Despite the chaos and communication barriers, the world soon knew about the attacks against the World Trade Center, the Pentagon, and the downing of a fourth aircraft in Shanksville, Pennsylvania.
"I was listening to the radio while driving to work when I heard the news about the attack to the first tower. I went into my office and the first thing I did was turn on the TV to find out more. I couldn't believe what I was hearing... I started praying for all the people involved," said Ms. Janet Zelaya, Joint Task Force-Bravo command group protocol assistant.
That night, President Bush delivered a televised address from the Oval Office, declaring, "terrorist attacks can shake the foundations of our biggest buildings, but they cannot touch the foundation of America. These acts shatter steel, but they cannot dent the steel of American resolve."
"The next day was the most noticeable change. American flags started appearing, neighbors started talking, many stepped foot in church for the first time in years. The overwhelming sense of unity of America was in full effect; and the hustle and bustle of everyday life was put aside temporarily and all were united as American patriots," reminisced U.S. Air Force Tech. Sgt. Chad Thompson, 612 Air Base Squadron CGA Watch Supervisor.
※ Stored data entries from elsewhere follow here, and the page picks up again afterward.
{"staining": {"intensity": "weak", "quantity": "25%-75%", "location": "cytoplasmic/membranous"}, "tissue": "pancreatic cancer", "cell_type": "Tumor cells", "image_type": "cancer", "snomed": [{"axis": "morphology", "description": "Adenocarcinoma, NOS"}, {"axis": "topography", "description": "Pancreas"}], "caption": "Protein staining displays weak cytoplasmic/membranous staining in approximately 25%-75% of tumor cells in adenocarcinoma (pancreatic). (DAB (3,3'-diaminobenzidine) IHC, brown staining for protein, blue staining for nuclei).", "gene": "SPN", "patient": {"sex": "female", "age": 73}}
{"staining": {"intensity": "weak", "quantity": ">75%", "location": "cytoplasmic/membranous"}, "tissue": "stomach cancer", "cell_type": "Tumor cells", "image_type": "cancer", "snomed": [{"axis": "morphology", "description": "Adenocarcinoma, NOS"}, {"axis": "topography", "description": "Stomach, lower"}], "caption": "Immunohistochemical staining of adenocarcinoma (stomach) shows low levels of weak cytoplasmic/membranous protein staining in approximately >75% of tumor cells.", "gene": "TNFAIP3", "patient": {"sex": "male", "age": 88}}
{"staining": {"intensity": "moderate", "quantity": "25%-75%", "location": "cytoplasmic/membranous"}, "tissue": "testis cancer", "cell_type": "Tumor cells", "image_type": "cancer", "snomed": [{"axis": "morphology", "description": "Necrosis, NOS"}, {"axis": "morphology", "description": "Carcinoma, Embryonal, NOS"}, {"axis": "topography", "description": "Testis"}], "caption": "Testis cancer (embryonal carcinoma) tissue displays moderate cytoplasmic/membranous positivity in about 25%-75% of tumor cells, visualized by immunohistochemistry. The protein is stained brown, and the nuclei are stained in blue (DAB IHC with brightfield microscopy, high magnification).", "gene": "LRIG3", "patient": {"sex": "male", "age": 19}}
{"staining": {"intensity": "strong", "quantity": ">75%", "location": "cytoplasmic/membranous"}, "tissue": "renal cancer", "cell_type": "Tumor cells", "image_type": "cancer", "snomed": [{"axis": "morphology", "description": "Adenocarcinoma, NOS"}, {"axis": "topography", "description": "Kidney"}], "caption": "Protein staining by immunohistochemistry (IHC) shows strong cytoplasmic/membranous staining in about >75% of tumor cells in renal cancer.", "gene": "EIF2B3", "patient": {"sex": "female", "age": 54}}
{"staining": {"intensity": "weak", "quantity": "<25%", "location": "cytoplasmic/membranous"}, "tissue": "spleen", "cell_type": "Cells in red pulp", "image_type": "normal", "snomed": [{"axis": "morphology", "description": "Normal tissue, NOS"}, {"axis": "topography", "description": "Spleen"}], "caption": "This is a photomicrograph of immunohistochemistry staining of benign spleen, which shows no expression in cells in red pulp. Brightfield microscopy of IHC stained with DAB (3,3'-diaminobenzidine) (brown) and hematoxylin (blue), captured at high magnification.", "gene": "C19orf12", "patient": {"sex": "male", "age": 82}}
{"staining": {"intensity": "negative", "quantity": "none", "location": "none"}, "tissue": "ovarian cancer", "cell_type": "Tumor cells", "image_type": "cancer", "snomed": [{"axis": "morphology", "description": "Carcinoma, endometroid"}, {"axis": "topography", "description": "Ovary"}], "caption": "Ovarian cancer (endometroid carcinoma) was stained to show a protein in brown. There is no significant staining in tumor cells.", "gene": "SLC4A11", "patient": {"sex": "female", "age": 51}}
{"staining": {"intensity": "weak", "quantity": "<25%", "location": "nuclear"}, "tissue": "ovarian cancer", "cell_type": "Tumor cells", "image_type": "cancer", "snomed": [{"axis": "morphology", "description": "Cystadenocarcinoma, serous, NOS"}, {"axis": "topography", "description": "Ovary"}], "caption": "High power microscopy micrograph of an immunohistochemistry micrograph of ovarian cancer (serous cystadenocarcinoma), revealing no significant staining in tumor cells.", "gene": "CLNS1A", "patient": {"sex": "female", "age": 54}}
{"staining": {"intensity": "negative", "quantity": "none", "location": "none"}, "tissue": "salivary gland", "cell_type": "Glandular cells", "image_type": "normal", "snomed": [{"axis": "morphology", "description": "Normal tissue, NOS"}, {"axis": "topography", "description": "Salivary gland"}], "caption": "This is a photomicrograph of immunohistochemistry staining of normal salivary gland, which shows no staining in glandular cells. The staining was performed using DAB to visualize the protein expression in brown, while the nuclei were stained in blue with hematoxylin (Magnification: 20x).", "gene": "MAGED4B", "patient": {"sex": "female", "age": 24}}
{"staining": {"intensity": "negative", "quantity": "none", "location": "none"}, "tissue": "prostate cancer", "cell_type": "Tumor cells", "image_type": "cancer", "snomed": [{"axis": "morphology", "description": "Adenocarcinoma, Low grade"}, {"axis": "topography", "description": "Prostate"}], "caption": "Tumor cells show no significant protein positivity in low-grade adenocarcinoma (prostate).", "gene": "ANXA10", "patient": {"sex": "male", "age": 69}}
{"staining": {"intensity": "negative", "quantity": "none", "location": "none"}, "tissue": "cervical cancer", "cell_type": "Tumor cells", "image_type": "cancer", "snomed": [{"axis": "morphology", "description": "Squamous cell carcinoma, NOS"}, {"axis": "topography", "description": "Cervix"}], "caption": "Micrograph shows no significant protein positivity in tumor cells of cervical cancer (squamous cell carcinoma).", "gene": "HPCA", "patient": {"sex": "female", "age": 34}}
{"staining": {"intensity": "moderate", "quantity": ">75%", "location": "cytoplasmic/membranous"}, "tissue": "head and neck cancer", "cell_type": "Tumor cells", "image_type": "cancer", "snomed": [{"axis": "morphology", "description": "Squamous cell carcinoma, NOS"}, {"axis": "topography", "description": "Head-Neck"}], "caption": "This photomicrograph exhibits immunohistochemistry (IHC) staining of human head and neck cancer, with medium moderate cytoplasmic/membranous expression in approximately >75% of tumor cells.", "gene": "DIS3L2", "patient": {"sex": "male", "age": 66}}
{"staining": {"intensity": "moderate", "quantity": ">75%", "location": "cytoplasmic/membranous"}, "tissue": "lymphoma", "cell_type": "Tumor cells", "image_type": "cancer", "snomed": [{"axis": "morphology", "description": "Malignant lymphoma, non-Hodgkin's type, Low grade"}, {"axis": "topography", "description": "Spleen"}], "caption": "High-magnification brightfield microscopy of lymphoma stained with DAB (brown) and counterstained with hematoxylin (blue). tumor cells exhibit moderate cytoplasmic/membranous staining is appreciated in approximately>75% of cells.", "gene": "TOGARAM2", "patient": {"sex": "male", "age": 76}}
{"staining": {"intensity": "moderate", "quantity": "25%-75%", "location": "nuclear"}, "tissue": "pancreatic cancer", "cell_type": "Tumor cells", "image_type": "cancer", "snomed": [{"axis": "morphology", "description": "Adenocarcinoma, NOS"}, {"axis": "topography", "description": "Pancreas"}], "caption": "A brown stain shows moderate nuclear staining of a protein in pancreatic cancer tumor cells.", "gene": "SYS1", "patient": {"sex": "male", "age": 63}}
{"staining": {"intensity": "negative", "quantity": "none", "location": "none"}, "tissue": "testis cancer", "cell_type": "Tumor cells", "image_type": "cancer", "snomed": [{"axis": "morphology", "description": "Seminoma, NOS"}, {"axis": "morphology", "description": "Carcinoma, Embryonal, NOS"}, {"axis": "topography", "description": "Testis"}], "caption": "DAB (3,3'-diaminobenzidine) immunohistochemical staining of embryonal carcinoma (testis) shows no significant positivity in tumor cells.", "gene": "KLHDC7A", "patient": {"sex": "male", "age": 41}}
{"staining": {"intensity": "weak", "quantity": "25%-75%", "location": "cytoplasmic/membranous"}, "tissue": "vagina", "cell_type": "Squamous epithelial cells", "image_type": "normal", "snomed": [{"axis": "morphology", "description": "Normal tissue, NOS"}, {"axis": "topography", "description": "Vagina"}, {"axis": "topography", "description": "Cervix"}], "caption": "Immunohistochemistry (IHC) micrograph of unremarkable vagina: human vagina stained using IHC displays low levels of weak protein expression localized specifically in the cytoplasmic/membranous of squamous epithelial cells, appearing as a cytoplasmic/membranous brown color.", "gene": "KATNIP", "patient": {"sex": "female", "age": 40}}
The constantly changing personnel at Joint Task Force-Bravo every 6 - 12 months presents a unique challenge to carry on the tradition of honoring those who gave their lives in service to their fellow citizens and country. However, the strong desire to foster this honorable ritual will continue to grow.
The attacks against the World Trade Center, the Pentagon, and the downing the fourth aircraft in Pennsylvania on September 11, 2001 forever marked a new era in the United States. Although it's a tragic event that will always echo in our history, it's important that we never forget those who made the ultimate sacrifice.